I grew up watching this film, and just assumed that it was as much a part of everyone else’s childhood as it was mine, just like any other Disney movie, or other animal movies like Lassie Come Home or National Velvet. Apparently that’s far from the case, as only one other person I knew at the festival had seen it (and she’s a certified Disney fanatic who went to great lengths to obtain a copy), and most people had never heard of it until it was in the festival program. It has never been released on DVD except as a bonus through the Disney Rewards Program. I’m pretty sure we bought it on VHS when I was a kid, but it’s possible we taped it off the Disney Channel or something. As the sole person in my group who had nostalgia for the film, I found myself trying not to oversell it, fearing that it wouldn’t live up to my memories. Thankfully, while it’s definitely fairly minor Disney, its charm and winsomeness remain intact through some admittedly cornball plot development.

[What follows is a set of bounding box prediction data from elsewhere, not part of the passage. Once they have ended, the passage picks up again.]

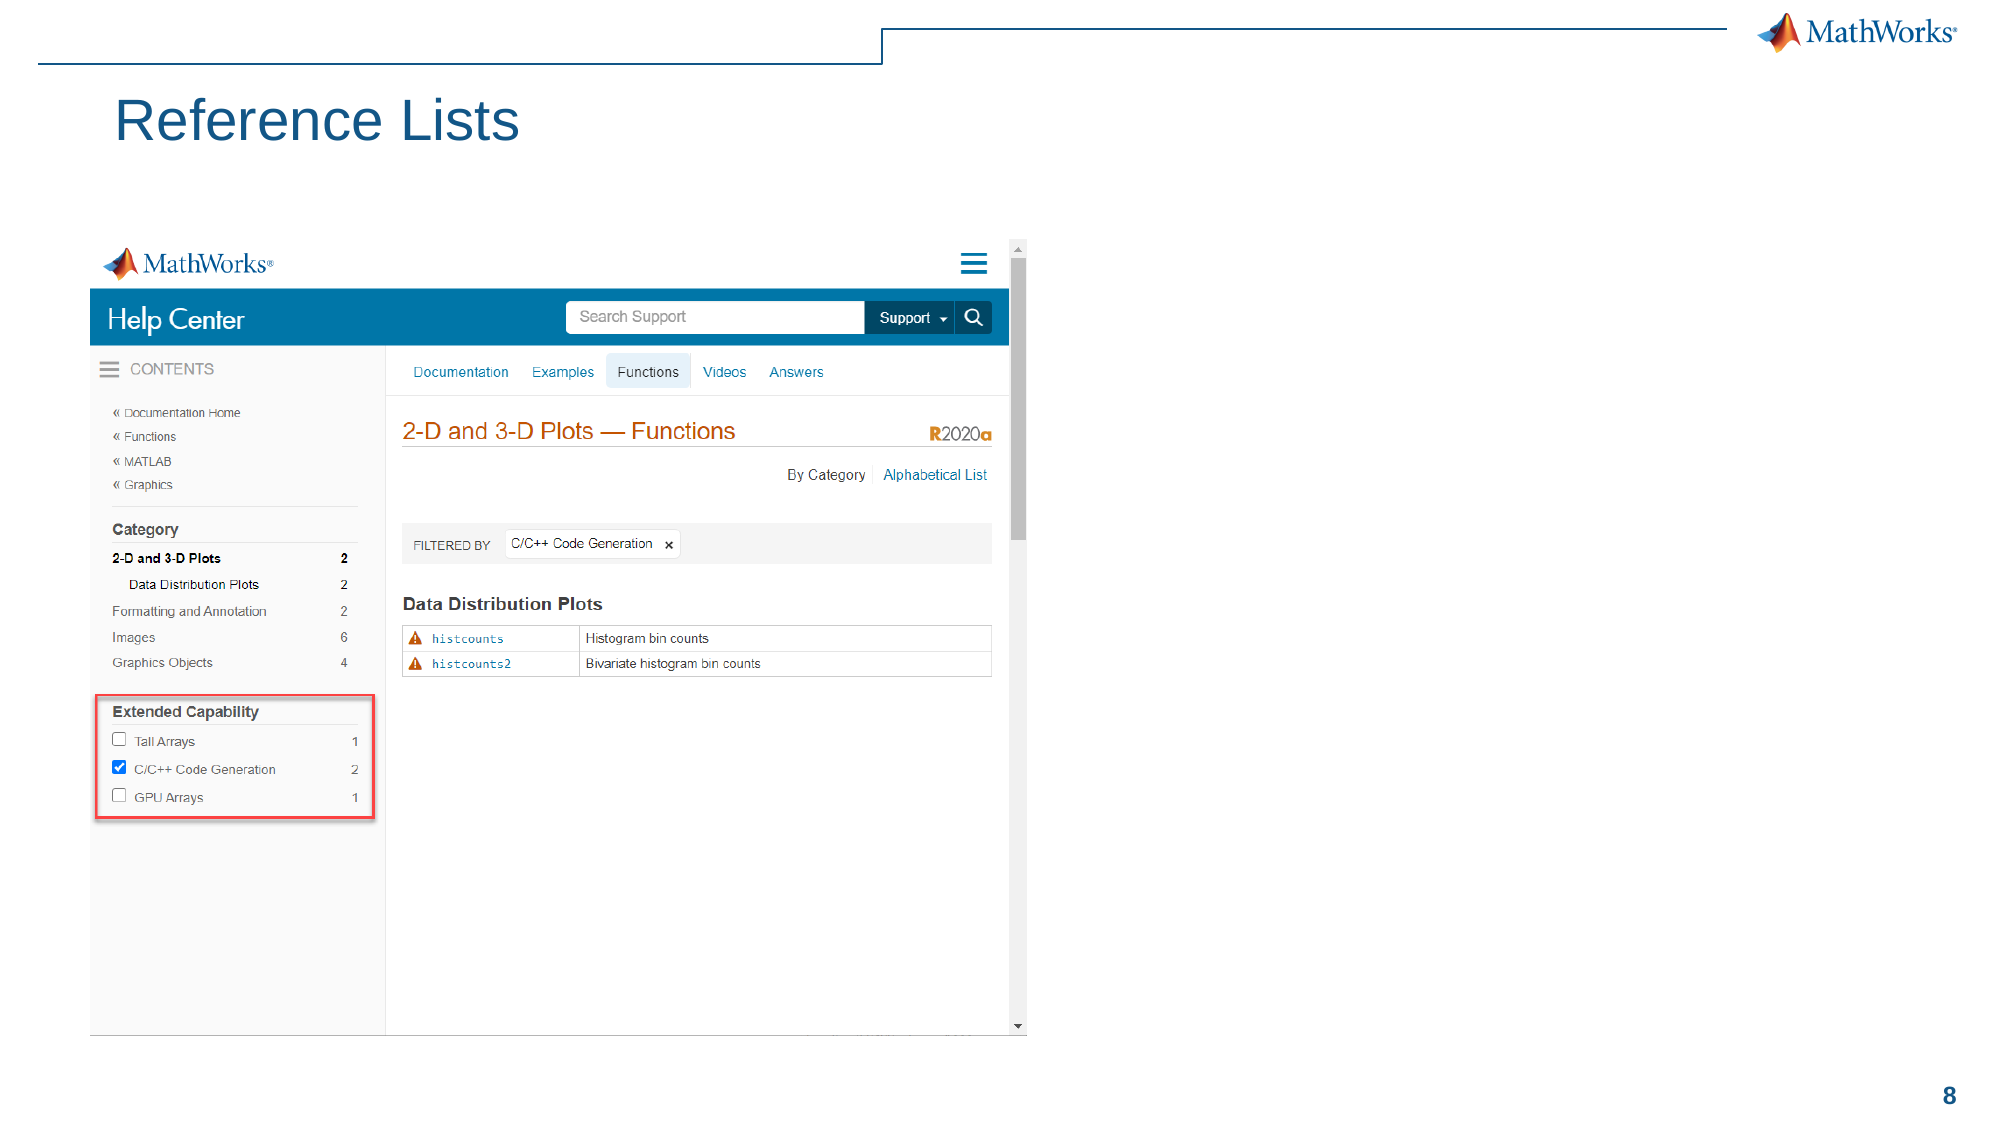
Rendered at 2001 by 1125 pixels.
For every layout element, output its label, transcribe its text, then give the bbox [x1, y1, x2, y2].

picture [149, 317, 153, 335]
picture [128, 318, 139, 328]
picture [170, 311, 179, 328]
picture [1751, 3, 1970, 63]
picture [567, 302, 864, 333]
picture [189, 318, 200, 328]
picture [89, 239, 1027, 1036]
title Reference Lists [99, 75, 1867, 238]
picture [965, 311, 970, 322]
picture [224, 318, 228, 328]
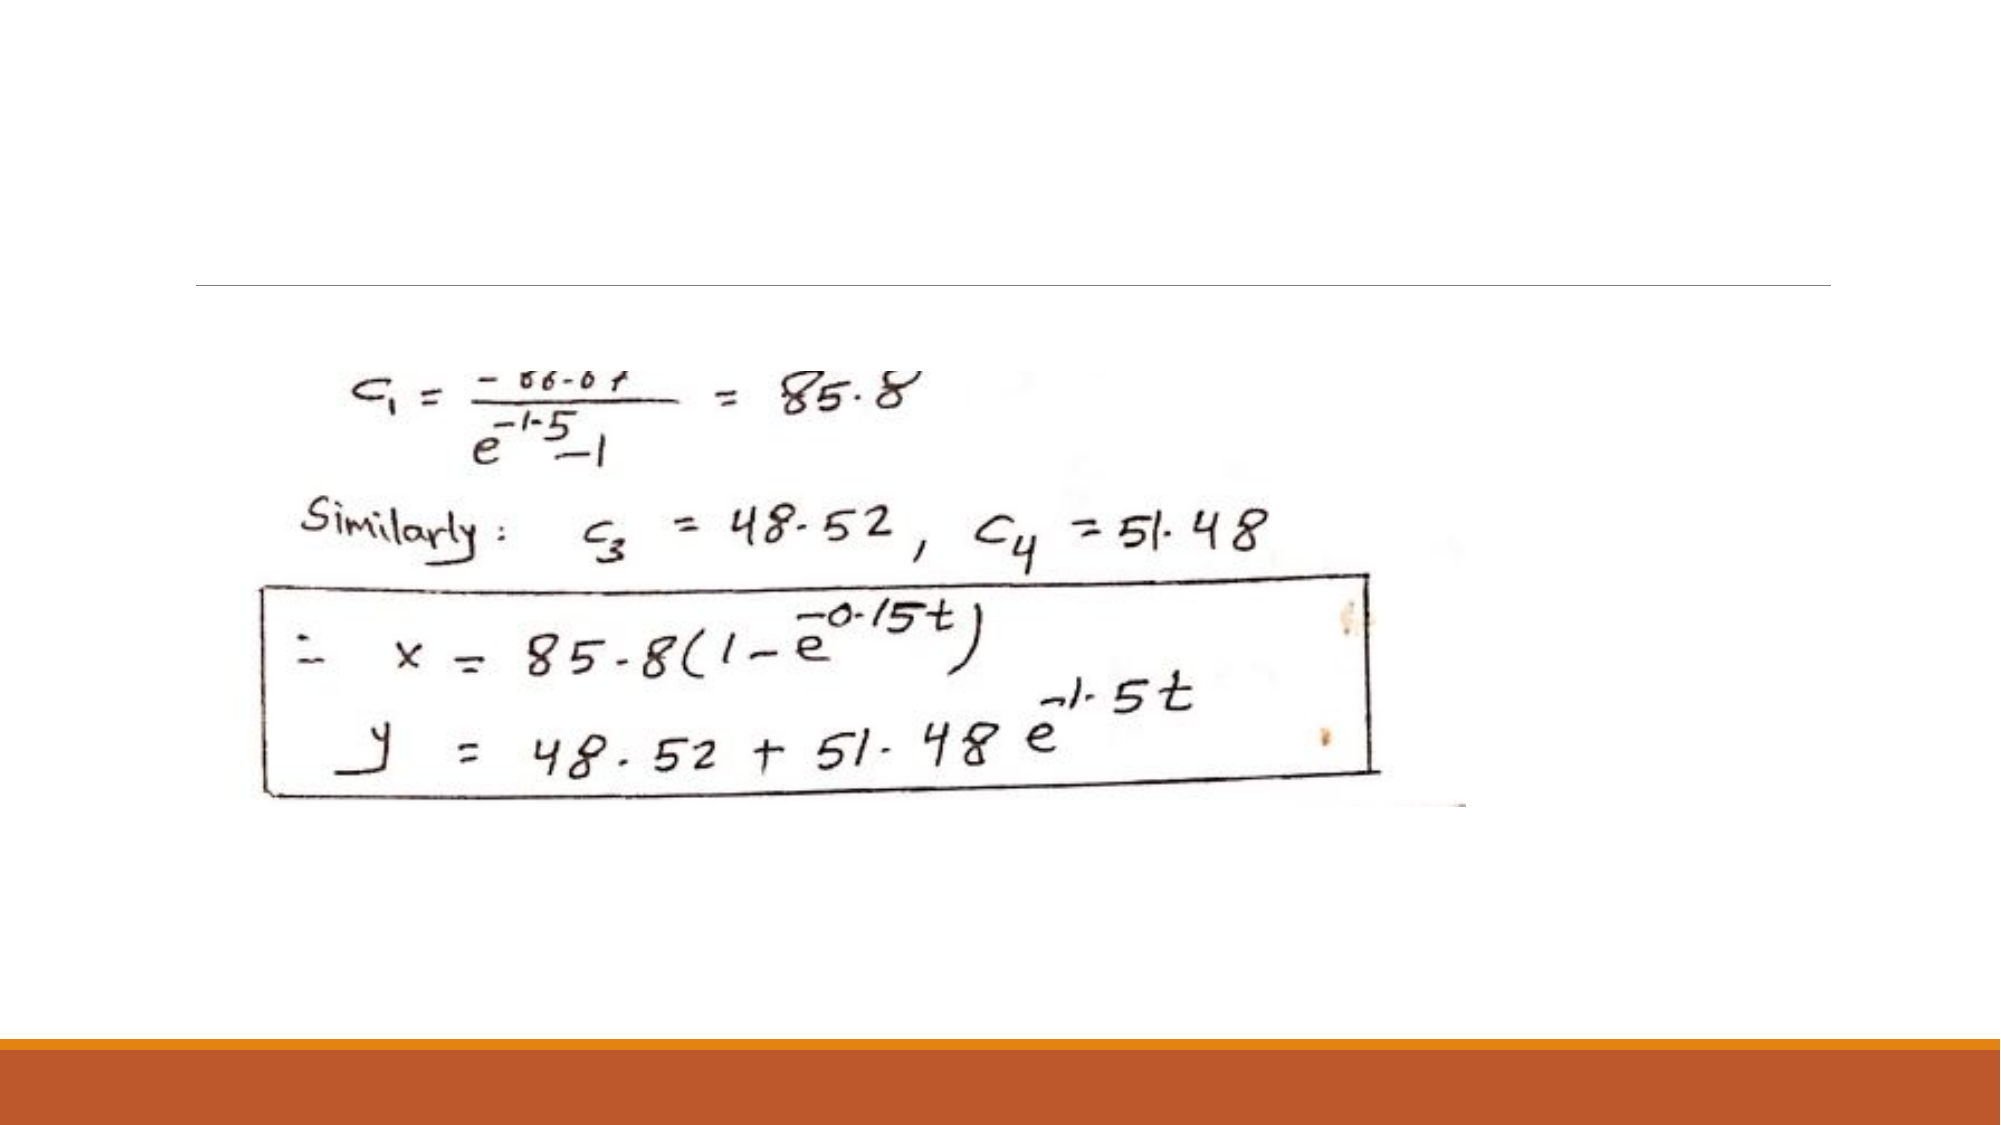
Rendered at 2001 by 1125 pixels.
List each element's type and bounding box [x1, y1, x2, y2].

list [196, 370, 1467, 808]
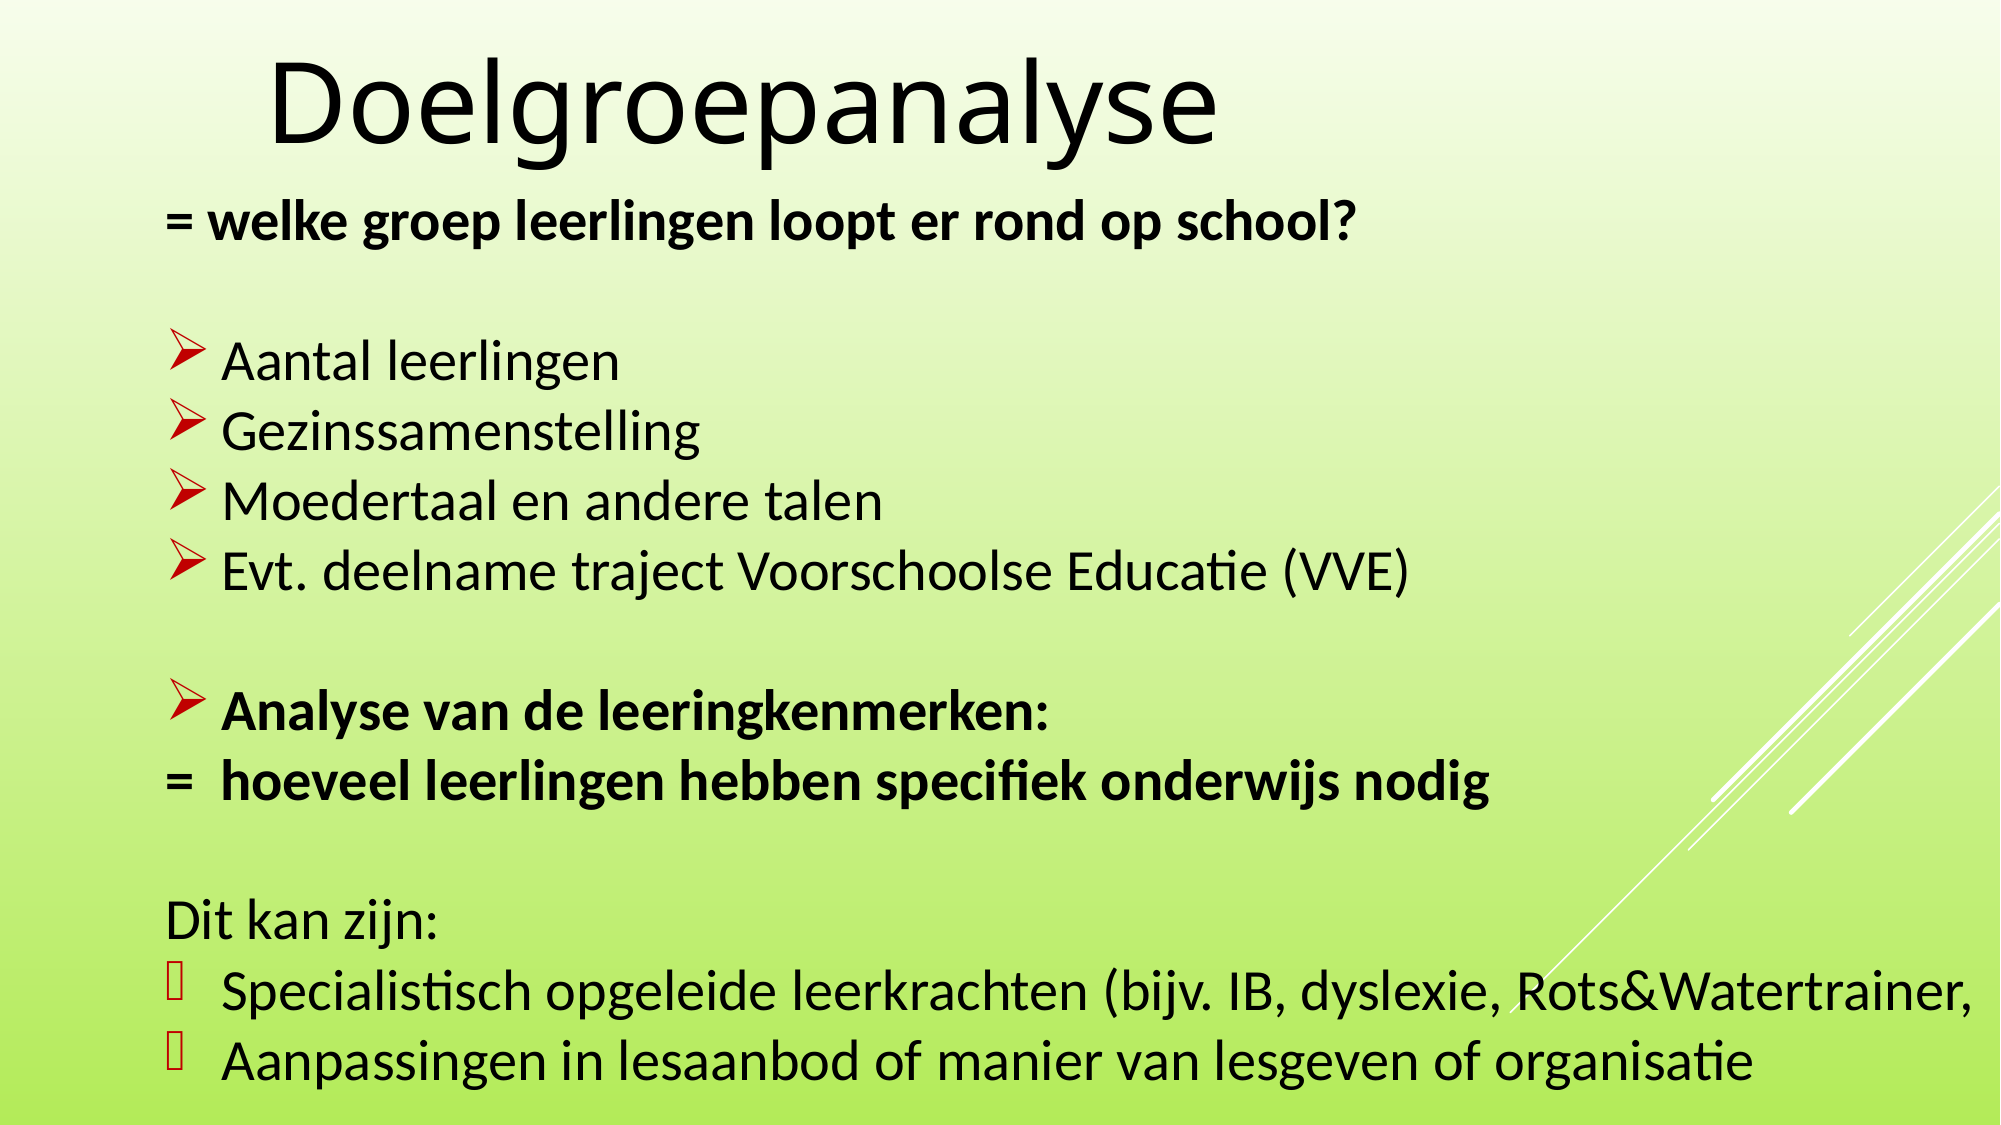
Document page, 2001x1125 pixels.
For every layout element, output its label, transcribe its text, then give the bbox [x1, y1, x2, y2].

Young boy Jeremiah Kincaid wants nothing more than to own a prize racehorse someday (this being rural Indiana in 1903, it’s harness racing he’s thinking of, not Thoroughbred racing)…until one of the farm’s sheep has a black lamb and refuses to accept him, and Jeremiah convinces his granny (his parents are unmentioned) to let him raise the outcast. Soon Jeremiah has big dreams for the troublemaking lamb Danny, hoping to take him to the state fair and win a blue ribbon. Lots of other little vignettes fill out the story, notably a treacherous trip into the swamp for Jeremiah and his cousin Tildy seeking out a bee tree, and an overnight search for the lost Danny in a frog-drowner of a rainstorm.